Bill E. Branscum ©2000
How many times have you heard it? "I just cannot
imagine how you do it - raising those kids by yourself."
I know they mean well; nevertheless, I find myself wanting to
"What part of a broom do you think I find confusing?"
"I've got the washer and dryer figured out
but the instructions don't say which to do first."
"Pinning the diapers to my baby seems cruel
to me - her too, judging by the way that poor little thing screams!"
Mops and toilet brushes don't offend me, dishwashers
and lawnmowers don't confound me and I can follow a recipe as
easily as I can crack a Chiltons Manual and tune up my truck.

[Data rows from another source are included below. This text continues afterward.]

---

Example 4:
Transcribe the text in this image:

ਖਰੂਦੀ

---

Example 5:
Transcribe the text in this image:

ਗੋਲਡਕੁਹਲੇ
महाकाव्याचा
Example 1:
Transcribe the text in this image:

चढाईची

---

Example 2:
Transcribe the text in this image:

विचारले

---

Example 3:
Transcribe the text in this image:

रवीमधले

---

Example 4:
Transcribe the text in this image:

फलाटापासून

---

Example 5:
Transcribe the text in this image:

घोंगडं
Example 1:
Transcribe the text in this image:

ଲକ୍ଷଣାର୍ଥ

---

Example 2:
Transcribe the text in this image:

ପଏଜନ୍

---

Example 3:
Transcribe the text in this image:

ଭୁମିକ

My bathrooms are as clean as most kitchens, my children have never
even seen a TV Dinner, my Hollandaise sauce does not come from
a package, I enjoy making homemade ice cream in the tree house
with my little ones, we are all healthy, happy and well adjusted
and I manage to get my bills paid on time.

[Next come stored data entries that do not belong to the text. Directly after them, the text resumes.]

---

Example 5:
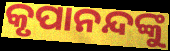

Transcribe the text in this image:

କୃପାନନ୍ଦଙ୍କୁ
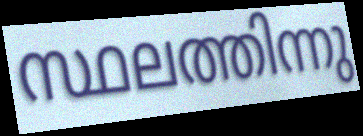
സ്ഥലത്തിന്നു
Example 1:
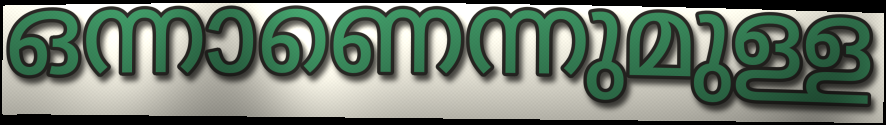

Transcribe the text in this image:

ഒന്നാണെന്നുമുള്ള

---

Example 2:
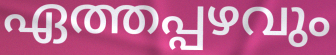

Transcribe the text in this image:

ഏത്തപ്പഴവും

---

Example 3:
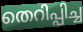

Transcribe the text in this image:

തെറിപ്പിച്ച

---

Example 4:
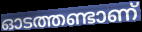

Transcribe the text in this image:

ഓടത്തണ്ടാണ്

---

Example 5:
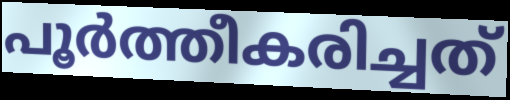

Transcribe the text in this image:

പൂർത്തീകരിച്ചത്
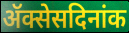
ॲक्सेसदिनांक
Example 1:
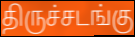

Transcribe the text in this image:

திருச்சடங்கு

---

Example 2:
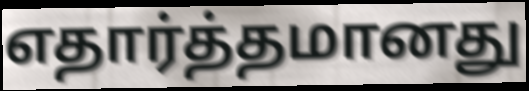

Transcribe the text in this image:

எதார்த்தமானது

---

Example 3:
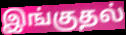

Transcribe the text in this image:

இங்குதல்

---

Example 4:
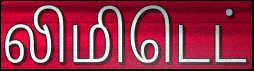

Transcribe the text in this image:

லிமிடெட்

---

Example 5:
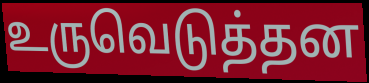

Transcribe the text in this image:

உருவெடுத்தன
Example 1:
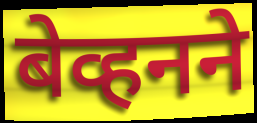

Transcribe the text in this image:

बेव्हनने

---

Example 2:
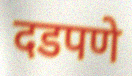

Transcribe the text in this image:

दडपणे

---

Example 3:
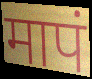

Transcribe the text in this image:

मापं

Whether the Mr. Mom role is tough for you or not,
bear in mind that the world is full of single parents and you
have a distinct advantage over most of them, since most of them
are women. Think that's a chauvinistic remark? Nothing could be
further from the truth.
Women are expected to manage as single parents.

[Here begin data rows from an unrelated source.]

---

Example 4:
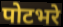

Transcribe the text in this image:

पोटभरे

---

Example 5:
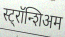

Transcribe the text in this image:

स्ट्रॉन्शिअम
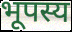
भूपस्य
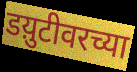
डय़ुटीवरच्या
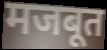
मजबूत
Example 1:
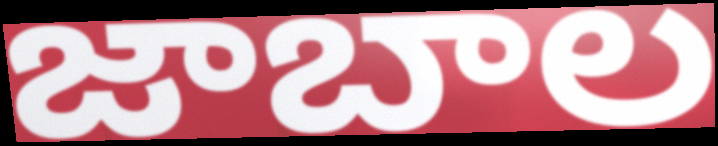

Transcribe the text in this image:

జాబాల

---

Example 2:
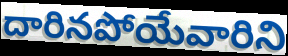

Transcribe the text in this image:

దారినపోయేవారిని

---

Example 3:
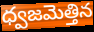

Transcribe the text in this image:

ధ్వజమెత్తిన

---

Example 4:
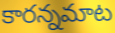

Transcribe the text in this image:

కారన్నమాట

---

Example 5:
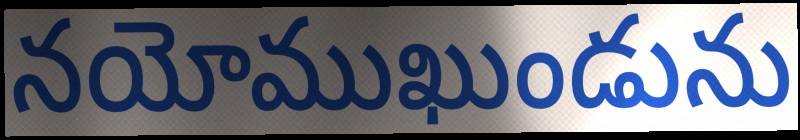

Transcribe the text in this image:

నయోముఖుండును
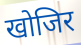
खोजिर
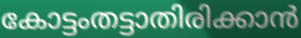
കോട്ടംതട്ടാതിരിക്കാൻ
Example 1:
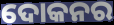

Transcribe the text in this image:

ଦୋକନର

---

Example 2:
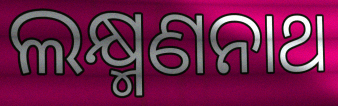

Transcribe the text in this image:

ଲକ୍ଷ୍ମଣନାଥ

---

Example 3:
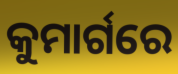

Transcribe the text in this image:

କୁମାର୍ଗରେ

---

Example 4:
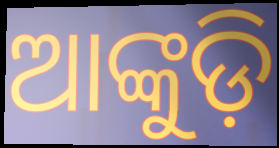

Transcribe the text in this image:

ଆଙ୍କୁଡ଼ି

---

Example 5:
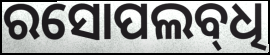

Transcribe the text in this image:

ରସୋପଲବ୍‌ଧି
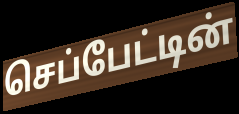
செப்பேட்டின்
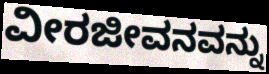
ವೀರಜೀವನವನ್ನು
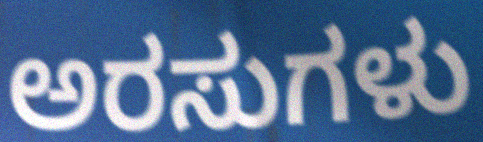
ಅರಸುಗಳು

It doesn't matter how hard they have it, society expects them
to succeed, and most of them do. Tragically, no amount of self
sacrifice or superhuman effort by a single mom is met with any
recognition whatsoever. "They're women, they're supposed
to do that."
We have it a bit differently, you and I. If you
actually change a diaper before the child is utterly consumed
by diaper rash, people will stand and cheer. If you manage to
serve a dinner that didn't come packaged in aluminum foil, someone
will write a song about you. Do all that and keep your home just
clean enough that mold and vermin don't take the place over and
you'll be a candidate for sainthood.
Then there are the financial issues. Our female
counterparts rarely have the dependable income that they are supposed
to since, all too often, their significant other washed his hands
of his responsibilities to support their children when he found
something (or someone) he'd rather do. Unfortunately, child support
enforcement is not always as effective as it should be and it
won't be until the Legislature decrees that dead beat parents
shall be shot.
While it may be that you are out there bussing tables
trying to support five children while your stock broker ex-wife
spends a fortune on some "cute young thang" and pleads
poverty, most of us don't deal with that to the extremes that
single mothers do. Let's us dispense with the pity party mentality
and count our blessings.
It is not my intention to suggest that we have an
easy time of it; the single parent household is a tough boat to
float under the best of circumstances. No matter what the nouveau,
knot-head, liberal, social experts say, it isn't natural and it
damn sure isn't in the children's best interests.
That being said, my point is, "No matter how
tough things are for you, there are single parents out there who
have things worse and get no recognition whatsoever for their
efforts and sacrifices." Unless you're truly dumber than
a box of rocks, you can operate a mop, there is no excuse for
anyone to allow a child to suffer due to inattention and you can
be the best cook you know if you'll visit Barnes and Noble (or
your public library) and work at it.
Gentlemen, there is no way to fail when nobody expects
you to succeed. You'll find sympathy everywhere in the world but
here - you've got it to do and your children are depending upon
you, so lace up those Nike's and "Just Do It."